Task objective — In the records below, rewrite the lines from the line with "left wrist: (271, 260, -38)" to the line with "left hip: (850, 340, -4)", shifting every number in the keypoint triples up by 134. Keep all other lines unchanged.

*** Given data Section Begins ***

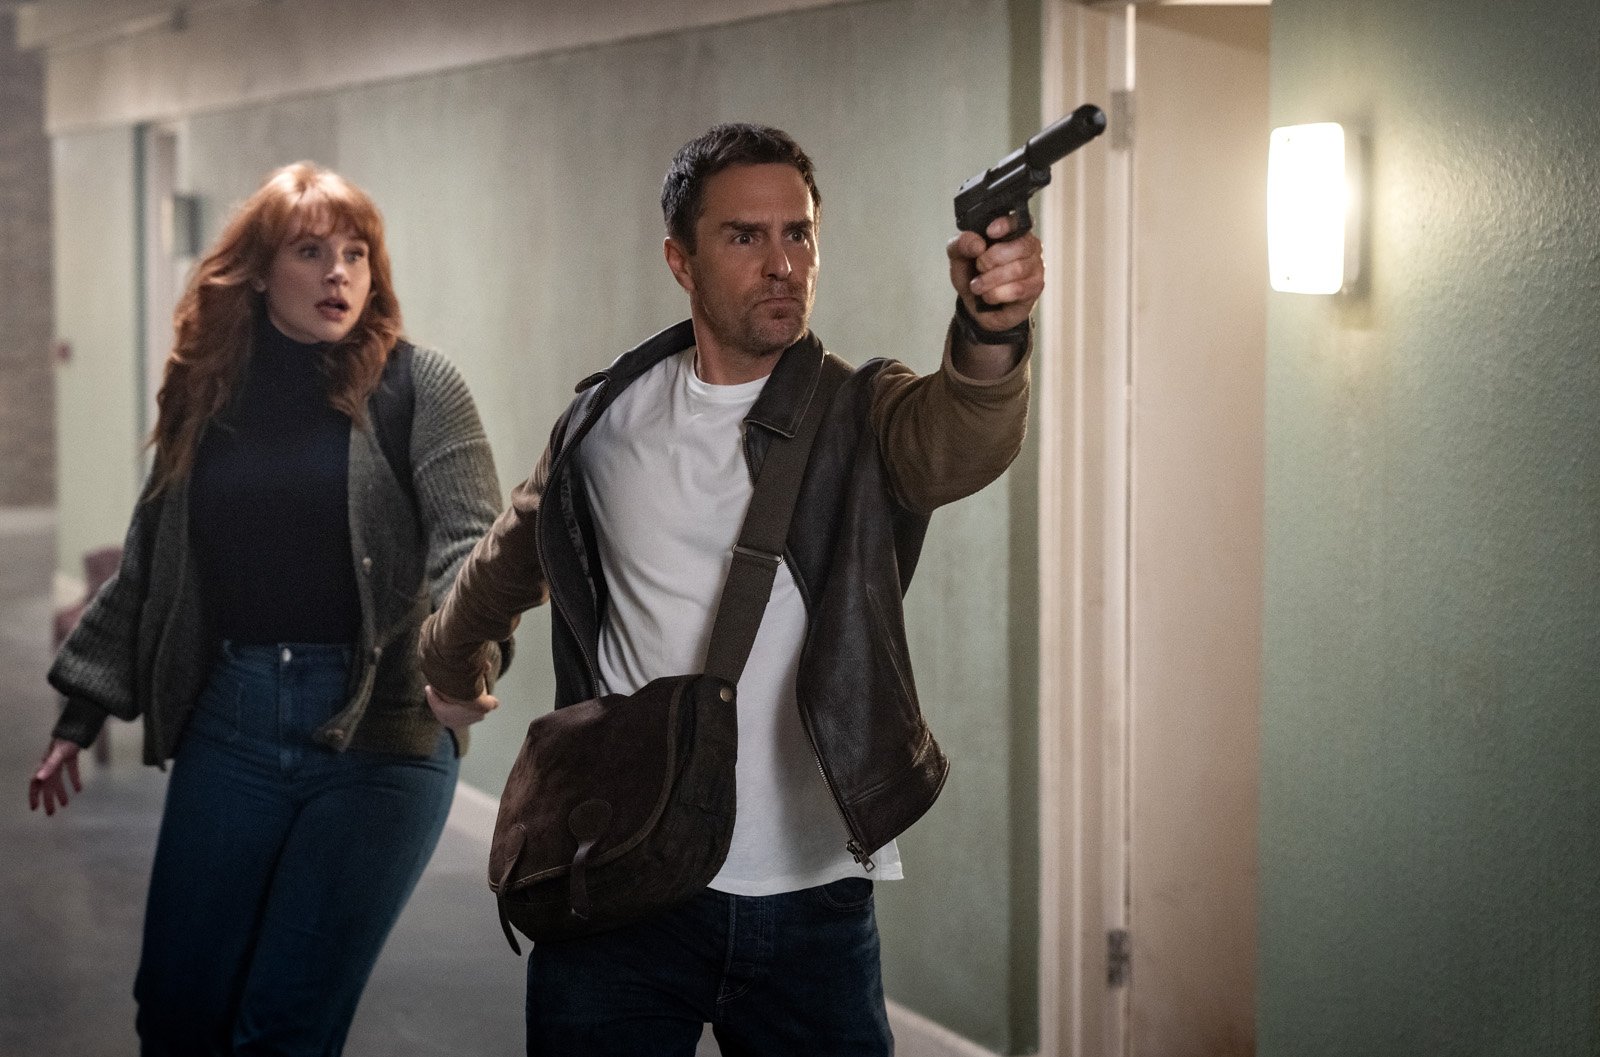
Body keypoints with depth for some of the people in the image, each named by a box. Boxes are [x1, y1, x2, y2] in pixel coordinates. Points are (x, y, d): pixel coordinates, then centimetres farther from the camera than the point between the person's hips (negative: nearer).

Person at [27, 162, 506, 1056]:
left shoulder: (415, 388, -2)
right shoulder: (206, 394, 10)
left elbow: (470, 542, -12)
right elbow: (150, 570, 16)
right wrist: (80, 714, 16)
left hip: (380, 732, -4)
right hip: (230, 721, 4)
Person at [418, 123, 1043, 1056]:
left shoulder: (862, 417, -4)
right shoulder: (609, 422, 3)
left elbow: (958, 442, -28)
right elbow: (514, 558, 23)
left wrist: (994, 332, -48)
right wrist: (453, 663, 38)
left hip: (813, 900, -1)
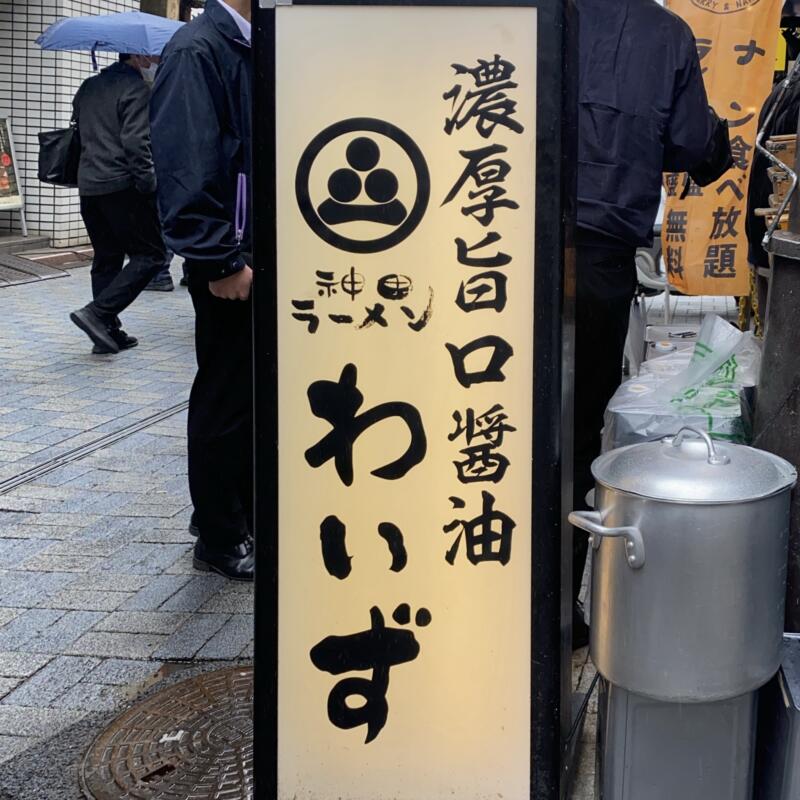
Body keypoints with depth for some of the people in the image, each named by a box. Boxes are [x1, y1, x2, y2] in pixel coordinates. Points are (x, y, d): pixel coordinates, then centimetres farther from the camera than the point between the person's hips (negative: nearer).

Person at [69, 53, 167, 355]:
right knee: (150, 254, -2)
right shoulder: (136, 89, -9)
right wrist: (149, 181, -13)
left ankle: (108, 332, 12)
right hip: (122, 186, -8)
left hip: (88, 187, 8)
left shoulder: (88, 87, 17)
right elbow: (135, 141, -18)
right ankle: (98, 312, -13)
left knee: (106, 259, 13)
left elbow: (79, 131, 23)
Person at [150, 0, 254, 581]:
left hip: (268, 256, 9)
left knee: (258, 392, 16)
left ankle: (248, 519, 31)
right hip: (230, 263, -8)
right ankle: (220, 539, 16)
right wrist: (221, 261, -21)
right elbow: (186, 167, -21)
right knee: (226, 399, 2)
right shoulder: (197, 50, -14)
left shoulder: (256, 51, 13)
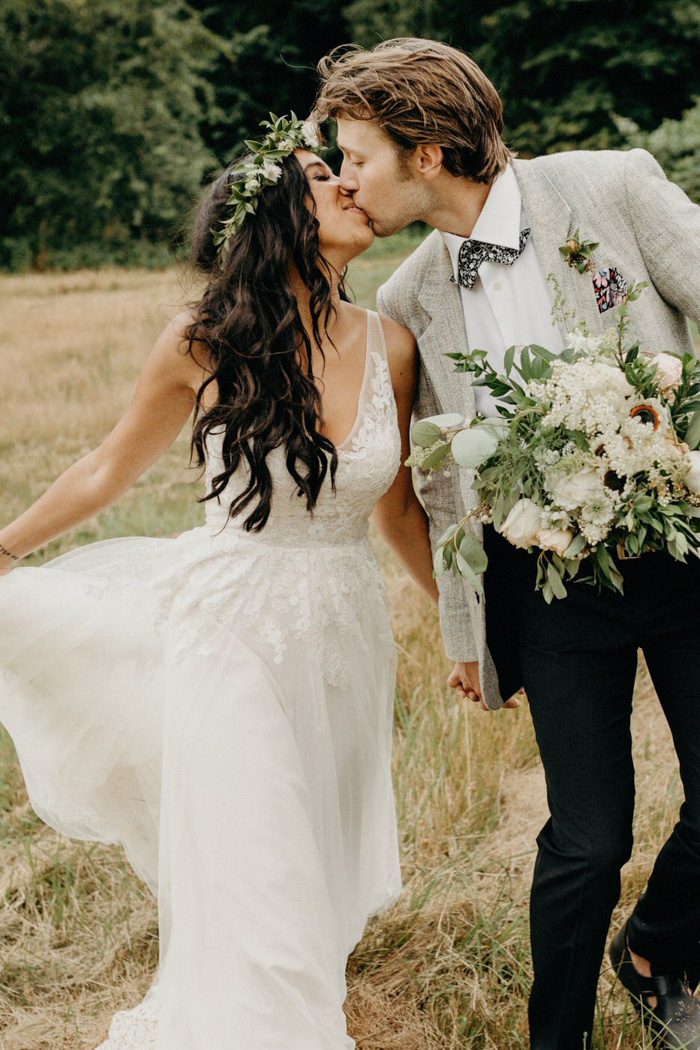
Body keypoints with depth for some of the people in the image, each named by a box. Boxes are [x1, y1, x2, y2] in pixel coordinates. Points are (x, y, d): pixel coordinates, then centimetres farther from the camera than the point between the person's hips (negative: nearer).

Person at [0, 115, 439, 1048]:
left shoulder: (390, 347, -2)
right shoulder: (205, 343, -10)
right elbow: (110, 469, 5)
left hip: (346, 645, 4)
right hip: (232, 643, -4)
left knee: (321, 892, 14)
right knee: (255, 899, -2)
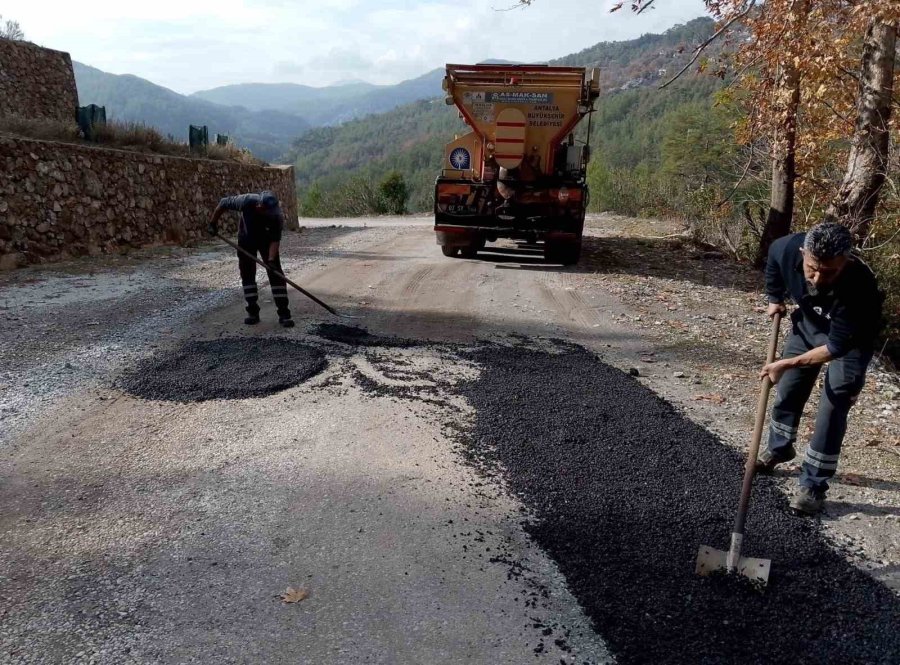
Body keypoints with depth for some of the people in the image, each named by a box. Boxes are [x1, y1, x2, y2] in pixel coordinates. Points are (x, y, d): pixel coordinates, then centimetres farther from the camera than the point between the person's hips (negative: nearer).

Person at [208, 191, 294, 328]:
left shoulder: (277, 215, -32)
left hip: (267, 240, -1)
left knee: (275, 273, -11)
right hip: (246, 238, 1)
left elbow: (275, 239, -26)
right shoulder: (246, 201, -33)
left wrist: (271, 260, -38)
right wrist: (213, 223, -9)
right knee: (247, 274, 0)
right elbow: (223, 203, -16)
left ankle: (284, 313, -8)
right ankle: (253, 311, 10)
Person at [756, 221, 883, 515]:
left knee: (833, 409, -8)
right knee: (787, 389, 12)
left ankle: (813, 485, 5)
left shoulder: (859, 287, -42)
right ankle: (779, 448, 37)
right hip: (808, 323, 5)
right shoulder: (786, 249, -31)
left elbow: (837, 346, -32)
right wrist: (775, 298, 2)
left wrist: (786, 364, -37)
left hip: (850, 340, -4)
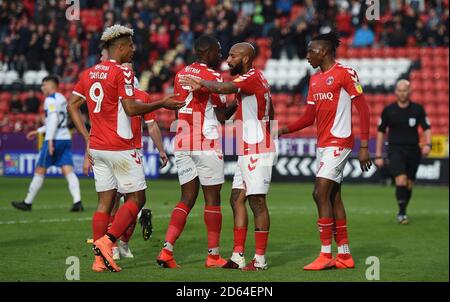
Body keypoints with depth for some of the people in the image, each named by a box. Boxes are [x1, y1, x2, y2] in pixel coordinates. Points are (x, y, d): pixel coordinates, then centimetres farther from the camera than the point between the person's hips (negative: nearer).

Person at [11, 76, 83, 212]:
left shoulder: (50, 100, -8)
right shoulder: (62, 99, 20)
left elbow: (53, 119, -19)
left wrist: (50, 140, -23)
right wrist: (38, 131, 33)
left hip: (55, 140, -8)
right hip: (66, 138, 8)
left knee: (40, 171, 3)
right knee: (68, 171, -3)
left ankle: (27, 202, 12)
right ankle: (77, 202, -20)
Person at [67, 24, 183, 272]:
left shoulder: (89, 74, 12)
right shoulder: (122, 73, -11)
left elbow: (72, 105, 14)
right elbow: (131, 108, -18)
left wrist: (87, 138, 16)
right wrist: (162, 104, -6)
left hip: (97, 147, 7)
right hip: (120, 148, -7)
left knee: (105, 201, 9)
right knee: (136, 198, 2)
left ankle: (99, 258, 3)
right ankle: (106, 241, -13)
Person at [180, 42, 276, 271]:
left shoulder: (252, 78, -13)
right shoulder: (256, 79, 17)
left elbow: (224, 89, -30)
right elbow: (270, 113, 25)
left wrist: (201, 84, -14)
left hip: (256, 152, -10)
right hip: (247, 152, 10)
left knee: (257, 202, -7)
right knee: (237, 199, 9)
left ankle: (260, 259, -3)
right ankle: (238, 256, 11)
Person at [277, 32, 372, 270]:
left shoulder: (345, 74, -9)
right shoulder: (315, 80, 15)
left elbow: (363, 109, -11)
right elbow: (309, 117, 18)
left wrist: (364, 146, -16)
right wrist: (283, 130, 6)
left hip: (338, 142, -8)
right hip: (322, 144, 8)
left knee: (320, 193, -14)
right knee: (333, 197, 8)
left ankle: (326, 255, -12)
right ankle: (344, 255, 13)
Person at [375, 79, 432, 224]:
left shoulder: (418, 109, 2)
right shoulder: (388, 110, 0)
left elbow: (427, 128, 4)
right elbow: (381, 131, 7)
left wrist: (427, 144, -17)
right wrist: (378, 155, 3)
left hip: (413, 150, 2)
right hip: (395, 150, -2)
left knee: (409, 185, 6)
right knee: (401, 180, -20)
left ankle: (402, 212, 24)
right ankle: (402, 213, -14)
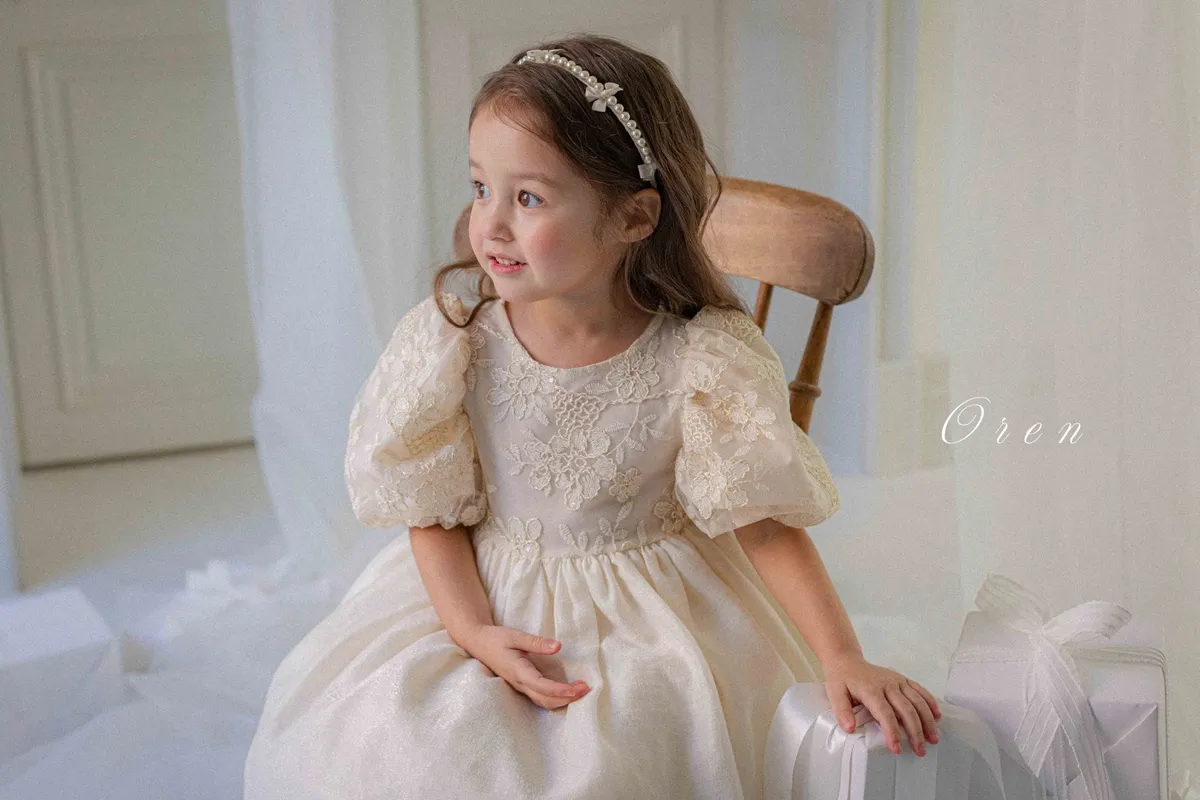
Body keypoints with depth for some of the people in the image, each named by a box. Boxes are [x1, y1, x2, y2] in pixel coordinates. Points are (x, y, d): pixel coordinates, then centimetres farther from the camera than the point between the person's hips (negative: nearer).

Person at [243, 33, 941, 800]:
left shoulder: (700, 362, -15)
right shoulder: (454, 343, -9)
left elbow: (765, 524, -9)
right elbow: (434, 512, -2)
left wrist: (844, 658, -17)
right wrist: (473, 630, -17)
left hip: (646, 616, -1)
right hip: (488, 599, 2)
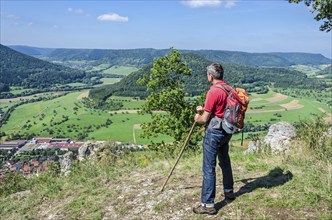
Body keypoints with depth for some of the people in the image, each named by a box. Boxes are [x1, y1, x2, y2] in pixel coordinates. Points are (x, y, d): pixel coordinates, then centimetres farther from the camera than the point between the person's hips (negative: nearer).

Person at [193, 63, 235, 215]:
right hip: (226, 131, 9)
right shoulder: (229, 89, 6)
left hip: (214, 132, -9)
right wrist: (204, 109, 16)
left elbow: (204, 119, -16)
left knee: (209, 168, -3)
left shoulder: (213, 91, -19)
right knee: (225, 161, 24)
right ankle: (229, 191, 40)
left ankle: (208, 204, 3)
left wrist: (197, 118, 5)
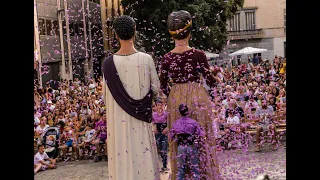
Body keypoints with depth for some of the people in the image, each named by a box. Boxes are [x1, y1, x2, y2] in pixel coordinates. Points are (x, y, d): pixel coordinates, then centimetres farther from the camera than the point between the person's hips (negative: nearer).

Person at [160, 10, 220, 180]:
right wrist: (216, 83, 16)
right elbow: (210, 79, -6)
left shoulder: (167, 58, -4)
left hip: (176, 100, 2)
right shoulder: (198, 55, -11)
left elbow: (163, 85, 2)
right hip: (198, 98, -2)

*** Given data Section Ends ***

Reply to the exercise —
left wrist: (405, 394, 96)
right wrist: (347, 357, 125)
right knee: (381, 408, 134)
right elbow: (357, 337, 118)
left ankle: (418, 447, 126)
right ankle: (387, 445, 144)
Person at [756, 221, 883, 515]:
left knee: (967, 543, 126)
right knee: (921, 523, 146)
left ankle: (947, 619, 139)
left shoulder: (993, 421, 92)
right ankle: (913, 582, 171)
right hip: (942, 457, 139)
right shoulder: (920, 383, 103)
left elbow: (971, 480, 102)
right wrist: (909, 432, 136)
left wrist: (920, 498, 97)
left hip: (984, 474, 130)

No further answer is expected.